The implentation of the final algorithm (src/renderer/vcm2.cpp) is essentially a combination of prior work by Grittmann et al [2019] and Šik et al [2016]. We found that we could sometimes get significantly improved results, in particular in areas of rough caustics.
The results of the final algorithm (last three images on the right) show some mild improvements over previous methods.
The codebase also implements some crude path-guiding techniques, as one of the original goals of the work was to mix path-guiding and MCMC methods in a novel way.
Optionally, the renderer includes interactive tools (with a basic real time renderer in Vulkan), which were particularly useful for visual debugging of the path-guiding data structures.
Probably not... at least not yet. It's here as a reference implementation of the work done in my Master's Thesis, though I hope I can extend it to something that can actually be useful for other people.
- CMake OR scons
- Embree
- stblib
- tinyexr
If you would like to compile the interactive tools, then you'll also need
- glfw
- vulkan
- imgui
- vickyr (custom vulkan renderer - link will be added soon)
(Note: the compilation was tested on the latest versions of debian (clang and gcc) and windows (clang and msvc))

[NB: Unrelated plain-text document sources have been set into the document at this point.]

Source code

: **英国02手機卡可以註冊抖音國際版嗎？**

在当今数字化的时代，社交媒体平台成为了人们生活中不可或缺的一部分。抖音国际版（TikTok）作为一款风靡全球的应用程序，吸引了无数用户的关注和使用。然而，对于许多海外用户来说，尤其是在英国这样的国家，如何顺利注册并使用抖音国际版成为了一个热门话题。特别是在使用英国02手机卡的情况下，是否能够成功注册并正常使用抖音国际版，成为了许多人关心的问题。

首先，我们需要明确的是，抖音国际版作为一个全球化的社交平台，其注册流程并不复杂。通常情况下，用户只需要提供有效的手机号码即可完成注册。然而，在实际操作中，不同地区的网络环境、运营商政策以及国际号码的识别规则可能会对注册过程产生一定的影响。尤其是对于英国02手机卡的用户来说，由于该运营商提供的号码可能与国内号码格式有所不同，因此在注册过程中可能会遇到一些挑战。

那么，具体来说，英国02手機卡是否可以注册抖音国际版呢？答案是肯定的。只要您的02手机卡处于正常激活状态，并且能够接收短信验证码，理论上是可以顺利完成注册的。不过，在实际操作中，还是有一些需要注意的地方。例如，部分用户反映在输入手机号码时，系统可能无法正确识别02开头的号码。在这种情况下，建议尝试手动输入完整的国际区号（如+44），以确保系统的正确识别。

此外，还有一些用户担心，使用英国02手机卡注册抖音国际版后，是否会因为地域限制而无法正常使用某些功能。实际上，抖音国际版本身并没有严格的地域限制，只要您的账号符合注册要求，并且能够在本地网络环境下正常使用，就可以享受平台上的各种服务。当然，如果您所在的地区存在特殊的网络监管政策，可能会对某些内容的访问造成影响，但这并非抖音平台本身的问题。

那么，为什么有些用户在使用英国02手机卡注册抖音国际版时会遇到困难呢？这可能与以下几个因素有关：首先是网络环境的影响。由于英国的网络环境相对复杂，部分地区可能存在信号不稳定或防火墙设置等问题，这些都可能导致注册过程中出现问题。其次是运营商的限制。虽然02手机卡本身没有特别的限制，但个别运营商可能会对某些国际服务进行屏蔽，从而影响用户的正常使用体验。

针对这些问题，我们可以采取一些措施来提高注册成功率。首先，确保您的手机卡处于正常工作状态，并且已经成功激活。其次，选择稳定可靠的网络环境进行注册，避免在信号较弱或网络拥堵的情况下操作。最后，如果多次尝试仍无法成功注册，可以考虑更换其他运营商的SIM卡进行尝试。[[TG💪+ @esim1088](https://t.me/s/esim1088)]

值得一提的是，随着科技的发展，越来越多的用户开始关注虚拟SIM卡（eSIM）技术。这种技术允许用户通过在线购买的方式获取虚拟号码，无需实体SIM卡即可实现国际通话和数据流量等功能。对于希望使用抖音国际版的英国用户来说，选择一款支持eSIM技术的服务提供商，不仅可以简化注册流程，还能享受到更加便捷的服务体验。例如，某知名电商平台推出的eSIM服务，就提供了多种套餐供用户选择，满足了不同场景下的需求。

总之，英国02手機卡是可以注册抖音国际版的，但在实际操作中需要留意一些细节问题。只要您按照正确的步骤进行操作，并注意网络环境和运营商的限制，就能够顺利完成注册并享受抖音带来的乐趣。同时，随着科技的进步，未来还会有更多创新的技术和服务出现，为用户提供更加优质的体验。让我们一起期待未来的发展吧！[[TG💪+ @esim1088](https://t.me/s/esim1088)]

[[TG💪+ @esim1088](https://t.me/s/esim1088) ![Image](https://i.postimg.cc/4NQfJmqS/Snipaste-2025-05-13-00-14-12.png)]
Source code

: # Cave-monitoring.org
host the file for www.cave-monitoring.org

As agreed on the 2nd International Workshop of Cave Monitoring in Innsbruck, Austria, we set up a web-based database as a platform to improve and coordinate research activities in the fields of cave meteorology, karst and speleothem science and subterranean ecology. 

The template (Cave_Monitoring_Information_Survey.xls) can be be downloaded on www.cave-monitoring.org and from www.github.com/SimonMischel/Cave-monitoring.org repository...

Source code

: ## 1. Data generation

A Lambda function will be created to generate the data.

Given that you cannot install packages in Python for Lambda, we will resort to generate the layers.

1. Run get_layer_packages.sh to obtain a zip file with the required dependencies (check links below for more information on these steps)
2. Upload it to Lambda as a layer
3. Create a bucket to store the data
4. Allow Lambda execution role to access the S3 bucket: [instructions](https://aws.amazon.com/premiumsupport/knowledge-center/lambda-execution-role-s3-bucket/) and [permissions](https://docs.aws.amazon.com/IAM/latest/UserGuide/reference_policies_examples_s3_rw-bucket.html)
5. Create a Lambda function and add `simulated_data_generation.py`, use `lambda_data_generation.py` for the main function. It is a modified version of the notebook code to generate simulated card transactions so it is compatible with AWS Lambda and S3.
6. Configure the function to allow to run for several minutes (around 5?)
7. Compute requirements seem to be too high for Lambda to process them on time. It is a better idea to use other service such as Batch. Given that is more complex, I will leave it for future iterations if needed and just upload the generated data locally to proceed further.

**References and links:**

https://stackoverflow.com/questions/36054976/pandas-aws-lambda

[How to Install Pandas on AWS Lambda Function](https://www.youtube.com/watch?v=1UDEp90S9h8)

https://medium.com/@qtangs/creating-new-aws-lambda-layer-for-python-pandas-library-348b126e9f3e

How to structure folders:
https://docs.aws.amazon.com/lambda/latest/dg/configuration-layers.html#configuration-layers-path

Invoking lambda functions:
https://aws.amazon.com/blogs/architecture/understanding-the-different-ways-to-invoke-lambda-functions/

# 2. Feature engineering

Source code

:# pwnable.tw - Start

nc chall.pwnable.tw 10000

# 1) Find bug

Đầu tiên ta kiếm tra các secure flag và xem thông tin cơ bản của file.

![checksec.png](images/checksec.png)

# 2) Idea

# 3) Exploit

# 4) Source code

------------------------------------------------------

- Configure the (absolute) paths to the libraries in config.py
- run
scons debug=${A} target=${B}, where ${A} is 'debug' or 'release', and ${B} is 'min' or 'tools'
- Configure the (absolute) paths to the libraries in cmake/config.cmake
- run the cmake uild normaly
I would have called it "hikari", the japanese word for light, but unfortunately my code is not as "simple and clean" as I'd like it to be.